Our policies are shy of even considering the cost of saving 30,000-odd
elephants in this resource-starved country
THE HEALTHIEST forests,
wrote Chalukya king Someshvara III in Manasollasa, were the ones
where elephants thrived and it was the sovereign’s duty to protect those
elephant forests. More than eight centuries later, there is still no bigger
test for conservation and governance. But can we really save Elephas maximus,
which makes the biggest demand on resources that are getting scarce by the day
in an overcrowded India?
Cardus had
his reasons for dubbing the scoreboard an ass, but numbers often tell the
story. India’s 668 Protected Areas (PAs) extend over 1,61,222 sq km, which is
less than 5 percent of its geographic area. Yet, many consider these ideally
no-go areas an impediment to growth. India’s 32 elephant reserves (ER) span
over 65,000 sq km and less than 30 percent of these ER areas are PAs.
Implementing the Elephant Task Force (ETF)’s 2010 recommendation of declaring
the entire ER areas ecologically sensitive under the Environment Protection Act
will make it difficult to develop or mine an additional 46,000 sq km.
The task
force also recommended setting up of 10 elephant landscapes around the 32 ERs,
covering 1,10,000 sq km. That would require judicious land use in yet another
45,000 sq km. Given that we gripe about setting aside 1,61,222 sq km as PAs,
are we prepared to earmark another 91,000 sq km as no-go or slow-go areas?

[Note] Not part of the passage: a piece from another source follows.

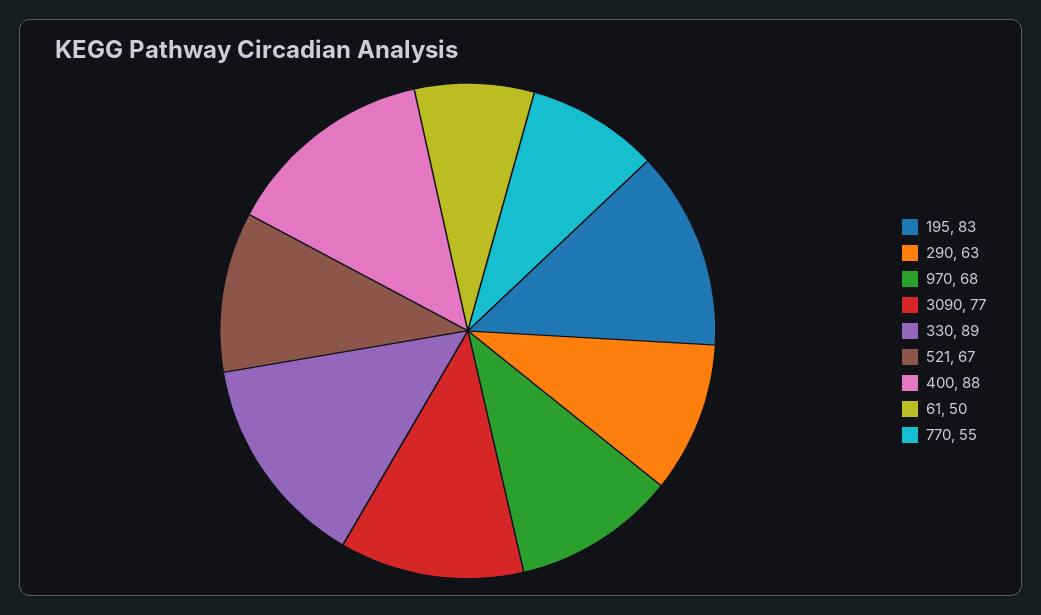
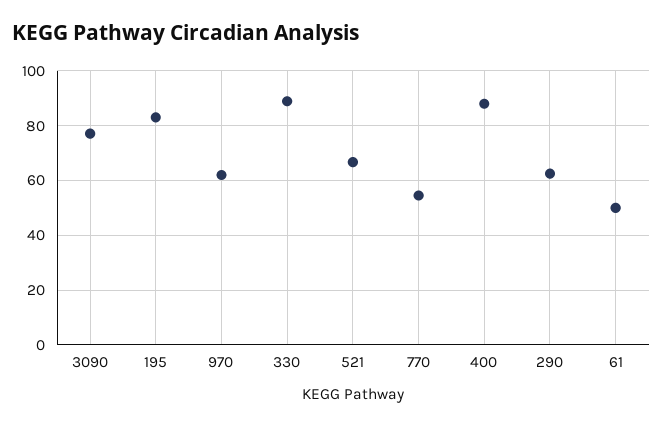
970: 68 -> 62.5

Chhattisgarh, for instance, sought to declare two ERs to tackle conflict caused
by jumbos driven out of Odisha. Five years after the Centre’s nod, the state is
yet to notify either Lemru or Badalkhol-Tamorpingla. The 1,500-odd sq km in
question has rich coal deposits.
Madhaviah
Krishnan, possibly India’s finest naturalist ever, blamed the Constitution
drafted by “men with formidable knowledge of legal and political matters but
hardly any of the unique biotic richness of India”. Wildlife conservation
entered the national agenda in the 1970s and slowly gained currency. Over the
past 15 years, allocations jumped from about Rs 800 crore in the 9th Plan to Rs
1,600 crore in the 10th and Rs 2,943 crore in the 11th.
But
reasonable funding went to the tiger alone, which is managed almost entirely in
protected forests and, as a result, has lost all viable populations outside
tiger reserves (TRs). During the past three Plan periods, Project Tiger’s
budget rose from Rs 75 crore to Rs 150 crore and then Rs 1,217 crore (including
village relocation funds) for managing 38,000 sq km in 41 TRs.
The ERs
cover nearly double that area and yet allocations for Project Elephant in the
same Plan periods remained a mere Rs 35 crore,Rs 60 crore and Rs 102 crore,
respectively. This, when more than Rs 2 of every Rs 3 budgeted for jumbo
conservation is spent on fighting conflict that kills around 400 people and
damages up to 1 million hectares of crops every year.
Last year,
the plan panel’s working group on wildlife agreed to the ETF’s recommendation
of Rs 600 crore for the proposed National Elephant Conservation Authority
(NECA) during the 12th Plan period. While the Plan document is yet to be
finalised, Project Elephant has been sanctioned just Rs 22.58 crore, against
the recommended Rs 120 crore, during 2012-13.
Given the
enormity of the challenge, the NECA’s best chance will be to focus on the four
critically conflict-ridden sates of Assam, West Bengal, Jharkhand and Odisha.
While Assam’s problem is mass encroachment and requires a political solution,
the conflict in the east-central landscape is mining. Quarries spread over less
than five hectares are not covered under the Mines and Mineral Development Act
and numerous clusters of such small units have been ravaging the elephant
corridors.
The
government’s immediate test lies in stopping these mines and institutional
occupancy of land (such as the Indian Oil depot in Uttarakhand’s Gola forest)
on corridors; unless we have resigned ourselves to losing all viable elephant
populations outside the southern peninsula in a matter of years.